··· Supplied records ···
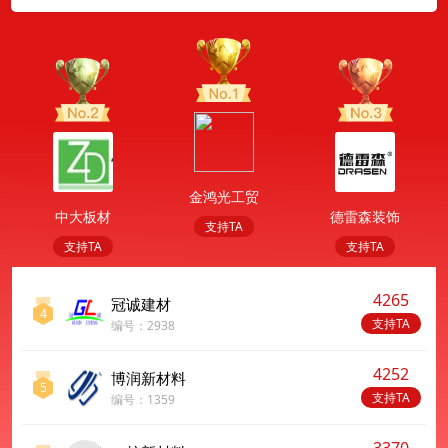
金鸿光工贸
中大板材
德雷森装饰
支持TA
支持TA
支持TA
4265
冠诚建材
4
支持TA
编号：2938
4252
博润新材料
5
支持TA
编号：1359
···
### What the task requires
Return the data exactly. Pictures stay out.

### Response to the task
金鸿光工贸
中大板材
德雷森装饰
支持TA
支持TA
支持TA
4265
冠诚建材
4
支持TA
编号：2938
4252
博润新材料
5
支持TA
编号：1359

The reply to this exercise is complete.